YOUR TASK. When you reach the line that contains "left shoulder: (718, 559, -39)" in the data below, start reproducing lines exactly, and stop after the line that contains "left ankle: (727, 677, -1)".

Stored items.
┌──

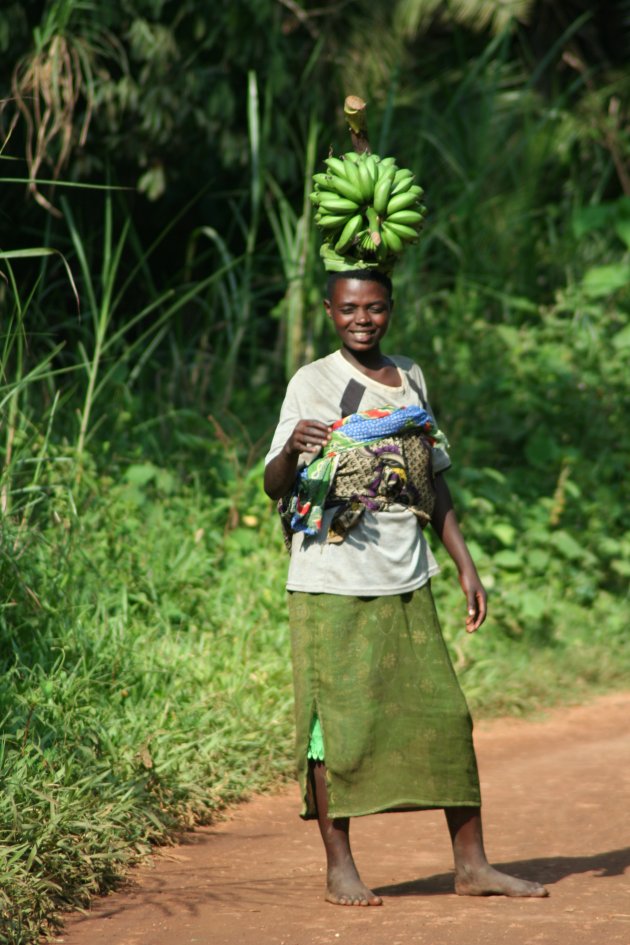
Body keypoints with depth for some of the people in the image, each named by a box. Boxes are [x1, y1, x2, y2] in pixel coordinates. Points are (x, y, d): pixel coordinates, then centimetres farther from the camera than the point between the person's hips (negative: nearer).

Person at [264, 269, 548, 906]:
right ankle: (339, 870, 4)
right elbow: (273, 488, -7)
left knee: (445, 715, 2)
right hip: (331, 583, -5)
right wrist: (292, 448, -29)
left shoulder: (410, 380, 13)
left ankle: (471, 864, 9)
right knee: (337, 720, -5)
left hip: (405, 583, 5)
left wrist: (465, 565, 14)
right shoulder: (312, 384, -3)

└──
┌──

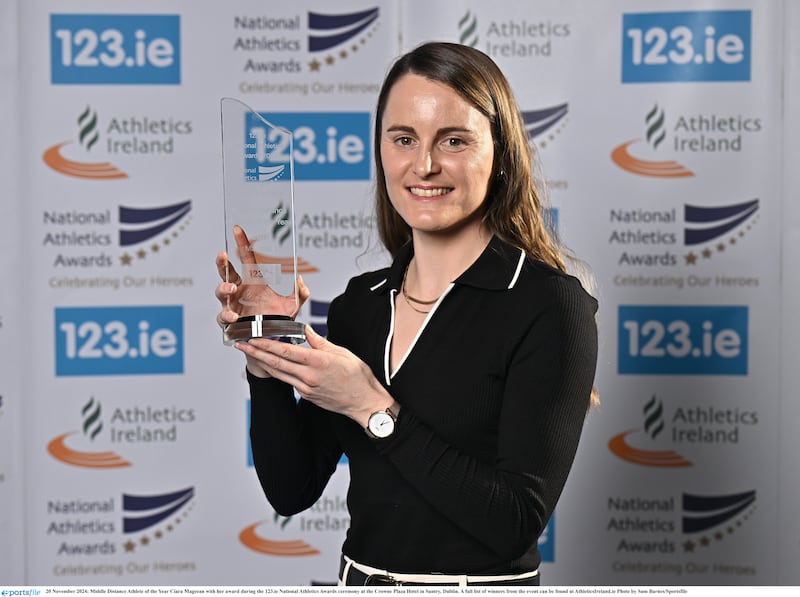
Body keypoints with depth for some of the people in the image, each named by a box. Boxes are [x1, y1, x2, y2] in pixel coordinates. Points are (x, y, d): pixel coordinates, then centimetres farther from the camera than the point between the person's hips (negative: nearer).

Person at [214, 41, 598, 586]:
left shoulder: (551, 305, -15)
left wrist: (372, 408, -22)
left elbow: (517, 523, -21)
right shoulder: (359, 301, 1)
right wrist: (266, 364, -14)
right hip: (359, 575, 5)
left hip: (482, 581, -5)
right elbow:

└──
┌──

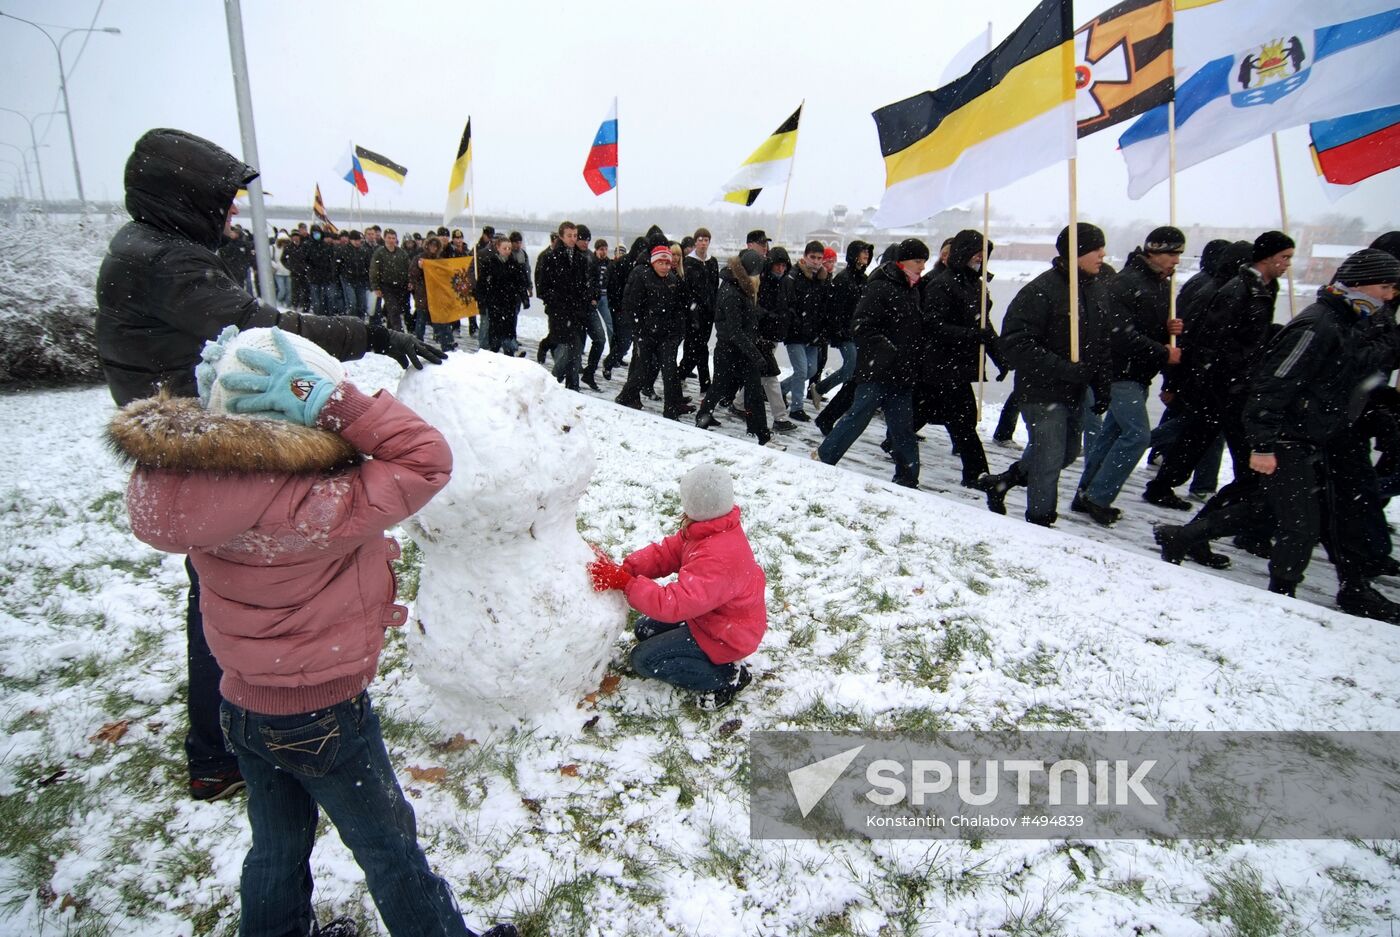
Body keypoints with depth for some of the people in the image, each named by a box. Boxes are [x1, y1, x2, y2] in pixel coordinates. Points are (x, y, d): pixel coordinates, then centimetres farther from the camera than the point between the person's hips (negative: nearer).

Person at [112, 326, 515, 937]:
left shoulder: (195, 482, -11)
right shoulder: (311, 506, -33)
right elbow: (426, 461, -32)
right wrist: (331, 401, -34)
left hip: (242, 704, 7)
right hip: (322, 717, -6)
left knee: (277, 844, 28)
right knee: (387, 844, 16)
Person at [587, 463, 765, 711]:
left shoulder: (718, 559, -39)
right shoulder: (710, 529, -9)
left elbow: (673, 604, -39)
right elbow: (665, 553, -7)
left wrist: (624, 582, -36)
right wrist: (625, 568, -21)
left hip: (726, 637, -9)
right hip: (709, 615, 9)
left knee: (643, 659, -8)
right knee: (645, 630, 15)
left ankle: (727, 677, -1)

└──

RESULT.
left shoulder: (718, 559, -39)
right shoulder: (710, 529, -9)
left elbow: (673, 604, -39)
right elbow: (665, 553, -7)
left wrist: (624, 582, -36)
right wrist: (625, 568, -21)
left hip: (726, 637, -9)
right hip: (709, 615, 9)
left knee: (643, 659, -8)
right knee: (645, 630, 15)
left ankle: (727, 677, -1)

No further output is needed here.